:: Requirement ::
Both the line with "Daten mit Verzögerung verarbeitet werden? Für" and the line with "Zurück zum Experten-Center" in the records below must appear in the output, along with every line between them, exactly and with nothing added.

Collected data
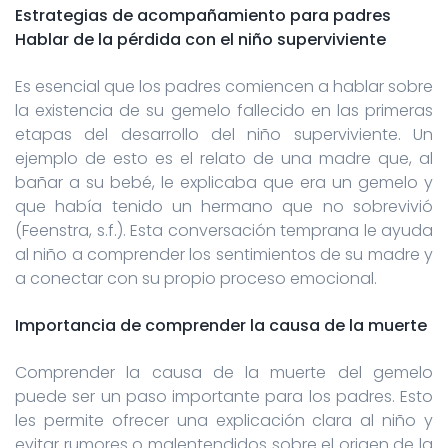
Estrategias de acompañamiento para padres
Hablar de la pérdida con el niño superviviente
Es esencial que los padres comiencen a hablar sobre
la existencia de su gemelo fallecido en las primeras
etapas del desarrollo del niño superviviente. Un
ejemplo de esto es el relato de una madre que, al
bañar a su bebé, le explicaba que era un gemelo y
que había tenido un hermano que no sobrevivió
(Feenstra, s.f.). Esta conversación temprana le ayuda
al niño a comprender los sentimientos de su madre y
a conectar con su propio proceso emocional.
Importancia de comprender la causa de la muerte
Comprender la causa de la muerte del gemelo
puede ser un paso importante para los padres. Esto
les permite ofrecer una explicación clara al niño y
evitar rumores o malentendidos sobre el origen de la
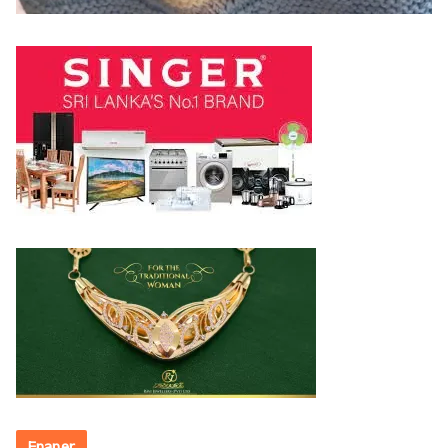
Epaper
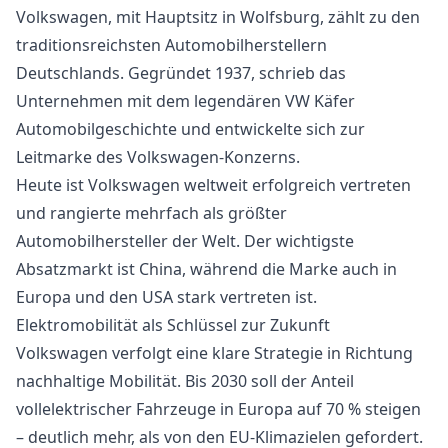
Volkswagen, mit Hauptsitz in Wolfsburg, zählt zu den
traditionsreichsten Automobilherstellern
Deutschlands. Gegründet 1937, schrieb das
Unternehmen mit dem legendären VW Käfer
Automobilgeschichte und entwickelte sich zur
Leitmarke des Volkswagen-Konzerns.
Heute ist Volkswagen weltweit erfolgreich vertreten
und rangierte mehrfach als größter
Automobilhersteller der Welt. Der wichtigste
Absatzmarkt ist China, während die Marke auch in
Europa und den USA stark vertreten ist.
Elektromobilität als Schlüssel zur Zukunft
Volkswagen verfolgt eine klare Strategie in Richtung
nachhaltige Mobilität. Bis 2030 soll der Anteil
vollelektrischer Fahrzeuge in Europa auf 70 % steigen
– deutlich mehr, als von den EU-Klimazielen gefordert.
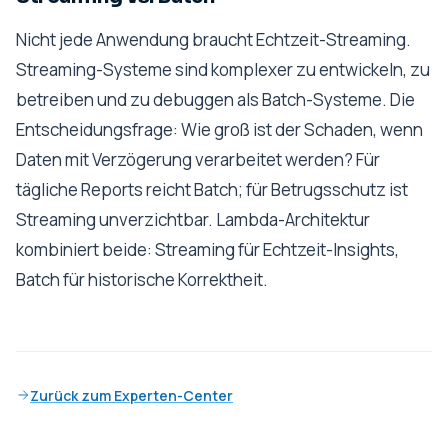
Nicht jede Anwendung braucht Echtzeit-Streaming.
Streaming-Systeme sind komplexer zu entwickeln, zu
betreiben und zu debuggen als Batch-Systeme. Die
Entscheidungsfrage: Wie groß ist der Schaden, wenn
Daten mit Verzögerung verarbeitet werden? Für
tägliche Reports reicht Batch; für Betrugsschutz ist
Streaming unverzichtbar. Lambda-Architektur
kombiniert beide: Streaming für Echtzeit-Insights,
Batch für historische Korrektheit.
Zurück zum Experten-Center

---

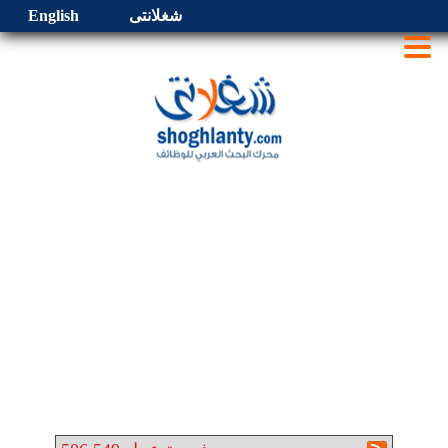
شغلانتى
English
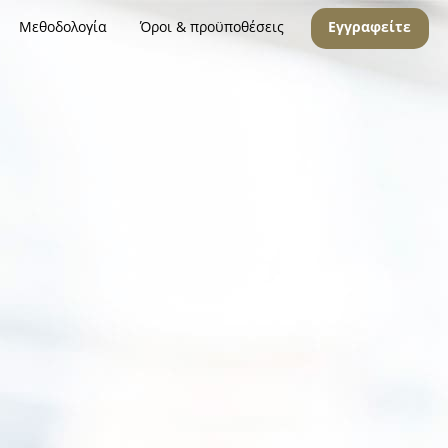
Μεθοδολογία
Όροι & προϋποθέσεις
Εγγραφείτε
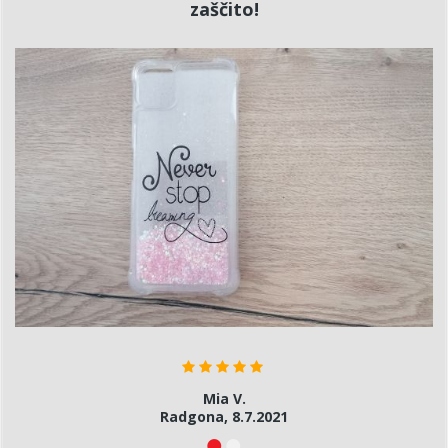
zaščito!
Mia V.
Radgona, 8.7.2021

--

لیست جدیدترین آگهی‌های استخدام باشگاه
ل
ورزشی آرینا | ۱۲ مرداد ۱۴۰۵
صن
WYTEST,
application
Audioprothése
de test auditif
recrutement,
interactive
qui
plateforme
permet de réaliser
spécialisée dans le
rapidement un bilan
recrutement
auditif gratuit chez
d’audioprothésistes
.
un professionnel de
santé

:: Result of the exercise ::
Daten mit Verzögerung verarbeitet werden? Für
tägliche Reports reicht Batch; für Betrugsschutz ist
Streaming unverzichtbar. Lambda-Architektur
kombiniert beide: Streaming für Echtzeit-Insights,
Batch für historische Korrektheit.
Zurück zum Experten-Center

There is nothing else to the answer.